Cell trajectory modeling

A similar function can be used to model central trajectories by directed diffusion on embedding. The main parameters are set up by sigma (which limits the range of how far a cell can jump in terms of distance) and n (how many nearest neighbors are being considered for jumps). The results are sensitive to these parameters, as we don’t have a good way of assessing how much the directional velocity component should compare with random Brownian motion of a cell with the manifold. For instance, relaxing (increasing) sigma, in particular will eventually lead to sympathoblast cells “jumping” the gap into the into the chromaffin differentiation part.

Warning: this simulation takes some time (e.g. a couple of minutes on 40 cores).

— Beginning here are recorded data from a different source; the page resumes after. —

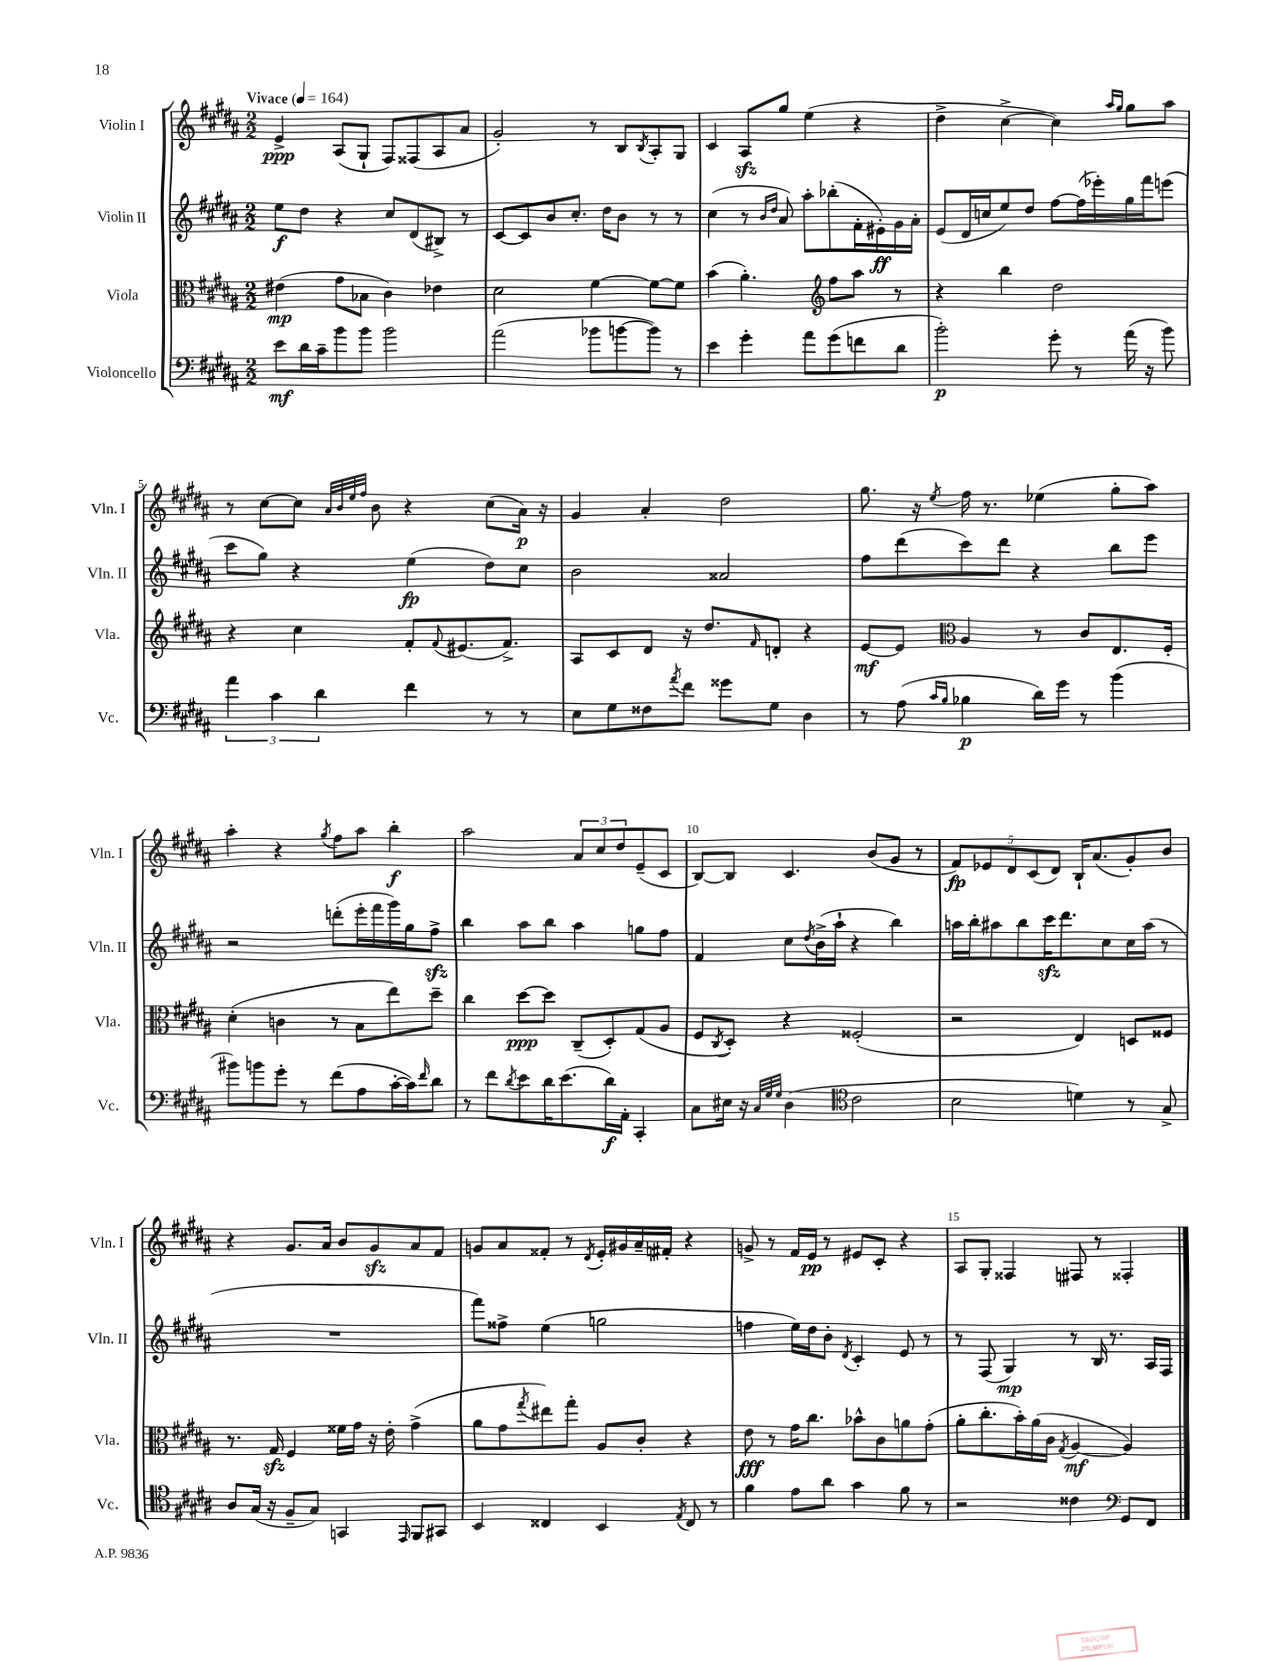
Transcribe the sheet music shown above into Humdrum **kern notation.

**kern	**kern	**kern	**kern
*staff4	*staff3	*staff2	*staff1
*clefF4	*clefC3	*clefG2	*clefG2
*k[f#c#g#d#a#]	*k[f#c#g#d#a#]	*k[f#c#g#d#a#]	*k[f#c#g#d#a#]
*M2/2	*M2/2	*M2/2	*M2/2
*MM164	*MM164	*MM164	*MM164
8e	(4e#	8ee	4e^
16d#	.	8dd#	.
16c#~	.	.	.
8b	8g#	4r	(8A#
8b	8B-	.	8G#`
2b	4c#)	8cc#	8F#)
.	.	(8d#	(8F##
.	4e-	8B#^)	8A#
.	.	8r	8a#
=	=	=	=
(2a#	2d#	[8c#	2g#')
.	.	8c#]	.
.	.	8b	.
.	.	8.cc#'	.
8b-	[4f#	.	8r
.	.	16dd#	.
[8b	.	8b	8B
.	.	.	8qB
8b])	8f#_	8r	8A#'
8r	8f#]	8r	8G#
=	=	=	=
4e	(4b	(4cc#	4c#
4g#'	4.a#')	8r	8A#
.	.	16qqb	.
.	.	16qqdd#	.
.	.	8a#)	8gg#
8a#	.	8aa#'	(4ee
*	*clefG2	*	*
(8g#	8ff#	(8bb-'	.
8f	8aa#	16f#'	4r
.	.	16e#')	.
8d#	8r	16g#	.
.	.	16a#'	.
=	=	=	=
2b')	4r	(8e	4dd#^
.	.	16d#	.
.	.	16cc	.
.	4bb	8ee)	[4cc#^
.	.	8dd#	.
8g#'	2dd#	[8ff#	4cc#])
8r	.	(16ff#]	.
.	.	16eee-')	.
.	.	.	16qqaa#
.	.	.	16qqgg#
(16a#	.	16gg#	8gg#
16r	.	16fff#	.
8b)	.	(8eee	8aa#
=	=	=	=
6a#	4r	8ccc#	8r
.	.	8gg#)	[8cc#
6c#	.	.	.
.	4cc#	4r	8cc#]
6d#	.	.	.
.	.	.	32qqa#
.	.	.	32qqb
.	.	.	32qqee
.	.	.	32qqff#
.	.	.	8b
4f#	8f#'	(4ee	4r
.	8qqf#	.	.
.	(8.e#	.	.
8r	.	8dd#)	(8cc#
.	8.f#^)	.	.
8r	.	8cc#	16a#)
.	.	.	16r
=	=	=	=
8E	8A#	2b	4g#
8G#	8c#	.	.
8F##	8d#	.	4a#'
8qa#	.	.	.
8f#	16r	.	.
.	8.dd#	.	.
8g##	.	2a##	2dd#
.	16qqf#	.	.
8G#	8d'	.	.
4D#	4r	.	.
=	=	=	=
8r	[8e	8ff#	8.gg#
(8A#	8e]	(8ddd#	.
.	.	.	16r
*	*clefC3	*	*
16qqc#	.	.	.
16qqB	.	.	8qee
4B-	4A#	8ccc#)	16ff#
.	.	.	8.r
.	.	8ddd#	.
16d#)	8r	4r	(4ee-
16g#	.	.	.
8r	8c#	.	.
(4b	8.E	8bb	8gg#'
.	.	8eee	8aa#)
.	16F#'	.	.
=	=	=	=
8b#)	(4d#'	2r	4aa#'
8b	.	.	.
8g#'	4c	.	4r
8r	.	.	.
.	.	.	8qgg#
(8f#	8r	(8ddd'	8ff#
8A#	8B	16eee'	8aa#
.	.	16fff#	.
[16c#'	8ee)	16ggg#)	4bb'
16c#])	.	16gg#	.
16qqf#	.	.	.
8d#	8dd#~	8ff#^	.
=	=	=	=
8r	4cc#	4bb	2aa#
8f#	.	.	.
8qd#	.	.	.
8e	[8dd#	8aa#	.
16d#	8dd#]	8bb	.
(8.e	.	.	.
.	(8C#~	4aa#	12a#
.	.	.	12cc#
16d#)	8D#')	.	.
.	.	.	12dd#
16AA#'	.	.	.
4CC#'	(8G#	8gg	(8e~
.	8A#	8ff#	8c#
=	=	=	=
8C#	8F#	4f#	[8B)
.	8qC#	.	.
16E#	8D#')	.	8B]
16r	.	.	.
32qqC#	.	.	.
32qqG#	.	.	.
32qqG#	.	.	.
(4D#	4r	8cc#	4.c#
.	.	8qdd#	.
.	.	(16b^	.
.	.	16aa#`	.
*clefC4	*	*	*
2c#	(2F##'	4r	.
.	.	.	(8b
.	.	4bb)	8g#
.	.	.	8r
=	=	=	=
2B	2r	16aa	10f#)
.	.	16bb'	.
.	.	.	10e-
.	.	8aa#	.
.	.	.	10d#
.	.	8bb	.
.	.	.	(10c#
.	.	16ccc#	.
.	.	.	10d#)
.	.	8.ddd#	.
4d)	4E)	.	16B`
.	.	.	(8.a#
.	.	8cc#	.
8r	8D	16cc#	8g#')
.	.	(16aa#	.
8G#^	8F##	8r	8b
=	=	=	=
8A#	8.r	1r	4r
(16G#	.	.	.
16r	16G#	.	.
8F#~	4F#	.	8.g#
8G#)	.	.	.
.	.	.	16a#
4GG	16f##	.	8b
.	16g#	.	.
.	16r	.	8g#
.	16e'	.	.
16qqEE	.	.	.
8FF#	(4g#^	.	8a#
8GG#	.	.	8f#
=	=	=	=
4BB	8a#	8fff#)	8g
.	8g#	8ff##^	8a#
.	8qgg#	.	.
4C##	8ee#)	(4ee	8f##'
.	8gg#'	.	8r
.	.	.	8qd#
4BB	8A#	2gg	16e'
.	.	.	16g#
.	8c#'	.	16a#~
.	.	.	16f#'
8qE	.	.	.
8C##	4r	.	4r
8r	.	.	.
=	=	=	=
4f#	8e	4ff	8g^
.	8r	.	8r
8e	16g#	16ee)	16f#
.	8.cc#	16dd#	16e
8a#	.	8b'	8r
.	.	8qd#	.
4g#	8b-^^	4c#'	8e#
.	8c#	.	8c#'
8f#	8a	8e	4r
8r	(8g#'	8r	.
=	=	=	=
2r	8a#'	8r	8A#
.	8.cc#'	(8F#	8G#'
.	.	4G#)	4F##
.	16b')	.	.
.	(16a#	.	.
.	16c#	.	.
.	8qG#	.	.
4c##	[4A#	8r	8F#
.	.	16B	8r
.	.	8.r	.
*clefF4	*	*	*
8GG#	4A#])	.	4F##'
8FF#	.	16A#	.
.	.	16F#	.
==	==	==	==
*-	*-	*-	*-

x <- show.velocity.on.embedding.eu(emb,rvel,n=40,scale='sqrt',cell.colors=ac(cell.colors,alpha=cell.alpha),cex=cell.cex,nPcs=30,sigma=2.5,show.trajectories=TRUE,diffusion.steps=400,n.trajectory.clusters=15,ntop.trajectories=1,embedding.knn=T,control.for.neighborhood.density=TRUE,n.cores=40) 
sqrt scale ... reducing to 30 PCs ... distance ... sigma= 2.5  beta= 1  transition probs ... embedding kNN ... done
simulating diffusion ... constructing path graph ... tracing shortest trajectories ... clustering ... done.